Our permanent exhibition Life Behind Monastery Walls shows some activities that were carried out within the Stična monastery, some of which remained also in the post-war period. Usually one of the monastery monks was trained as a tailor, thus the exhibition includes some tailoring accessories. Monk brother Celestin Irgolič was the last of the monastery’s cobblers. In the exhibition one can see his tools and the last shoes he made. Sextons in parishes and monasteries used to make their own communion wafers. The Maribor school sisters started baking them for Stična in 1981, between 2002 and 2017  they were baked by the employees of Sitik, a company run by the monastery. The numerous agricultural tools indicate that the monastic brothers also worked in agriculture, fruit growing and cattle breeding. The beekeeper father Avguštin is still active, and together with his several thousand bees he supplies his fellow brothers with different types of honey.

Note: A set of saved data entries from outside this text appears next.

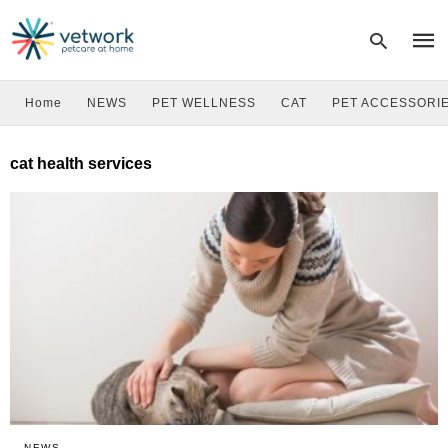
Home
NEWS
PET WELLNESS
CAT
PET ACCESSORI
Type
cat health services
your
sear
quer
and
hit
enter
NEWS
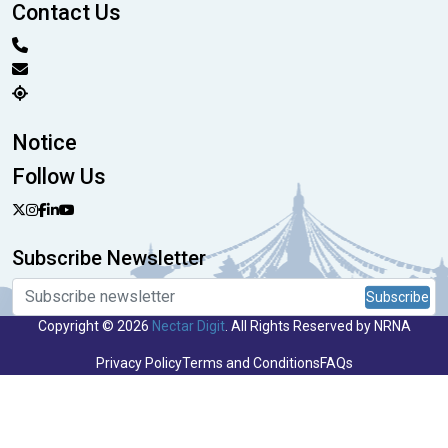
Contact Us
Notice
Follow Us
Subscribe Newsletter
Subscribe
Copyright © 2026
Nectar Digit
. All Rights Reserved by NRNA
Privacy Policy
Terms and Conditions
FAQs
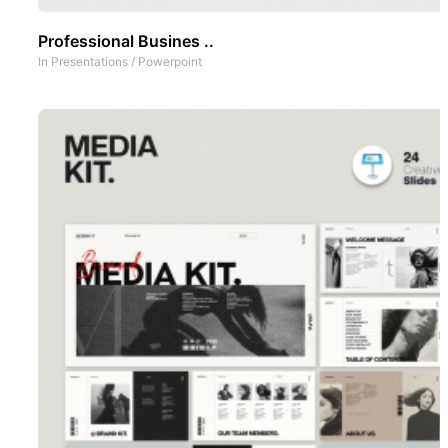
Professional Busines ..
In
Presentations
/
Powerpoint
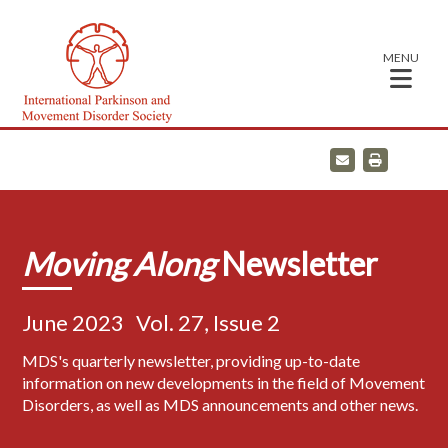
MENU
E
P
m
r
a
i
i
n
l
t
Moving Along
Newsletter
June 2023
Vol. 27, Issue 2
MDS's quarterly newsletter, providing up-to-date
information on new developments in the field of Movement
Disorders, as well as MDS announcements and other news.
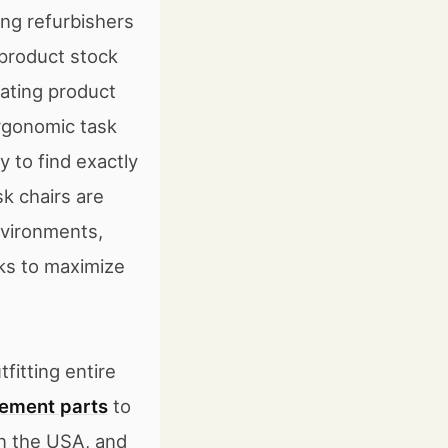
ing refurbishers
product stock
ating product
ergonomic task
 to find exactly
k chairs are
environments,
cks to maximize
fitting entire
ement parts
to
in the USA, and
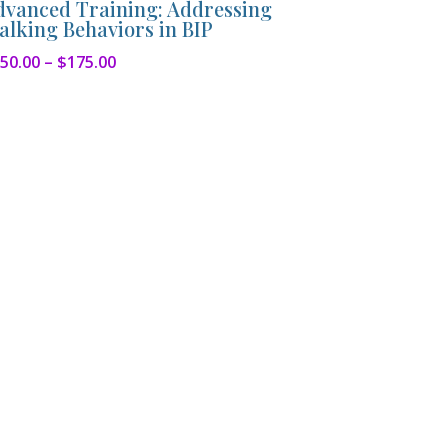
dvanced Training: Addressing
alking Behaviors in BIP
Price
50.00
–
$
175.00
range:
$150.00
through
$175.00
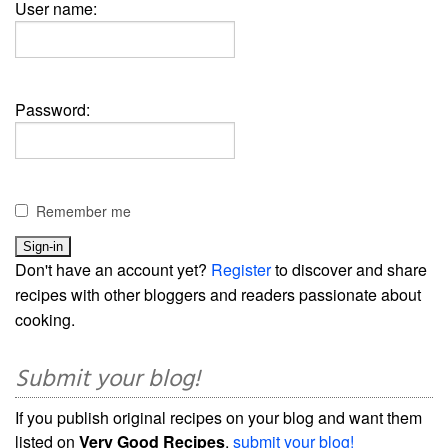
User name:
Password:
Remember me
Don't have an account yet?
Register
to discover and share
recipes with other bloggers and readers passionate about
cooking.
Submit your blog!
If you publish original recipes on your blog and want them
listed on
Very Good Recipes
,
submit your blog!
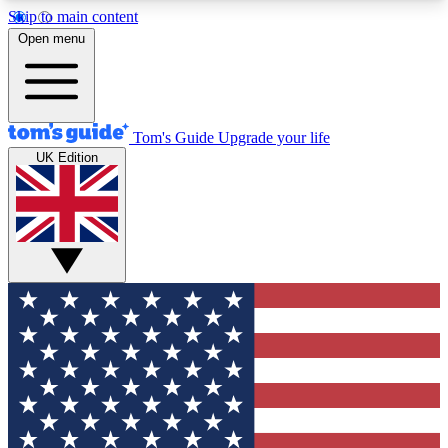
Skip to main content
12
24/7
30K+
Open menu
MEMBER FEATURES
ACCESS AVAILABLE
ACTIVE MEMBERS
Tom's Guide
Upgrade your life
UK Edition
Exclusive Newsletters
Polls
Tech news direct to your inbox
Have your say in te
GET CLUB ACCESS QUICK
For the fastest way to join Tom's Guide Club enter
your email below. We'll send you a confirmation
and sign you up to our newsletter to keep you
updated on all the latest news.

The popular dairy that also used to make cheese no longer operates. The museum keeps the tools used to make cheese and the labels for the once renown Stična trapist, the last of which was produced in 2006. The exhibition also shows some old tools and vessels that were used in the old monastery kitchen.

 



The museum also presents the personal objects that used to belong to the famous »Stična doctor« father Simon Ašič (1906–1992). With his work and books on natural healing with medicinal plants he established himself as one of the most visible Slovene herbalists in the second half of the 20th century.

 



Similar to the other monks living in the monastery the Stična Cistercian and academic painter father Gabrijel Humek (1907–1993) lived by the motto »Ora et labora« (pray and work). His painting opus shows various directions, from realistic and metaphysical painting to magical realism and his later explicitly expressive visionary images. The museum has on display merely a selection of his 400 artworks.

 



The Stična monastery is globally known for its Stična manuscripts which were written at the end of the 12th century and its Stična manuscript dated to 1428, which is the third manuscript written in Slovene language. The monastery no longer holds the original manuscripts. The medieval Stična manuscripts are presented in the museum though the interactive application and the reconstruction of the medieval scriptorium. Also on display are a few printed originals created between the 16th and 19th century, which were held in the Stična monastery library and a few technical objects from the beginning of the 20th century, which were used for book binding.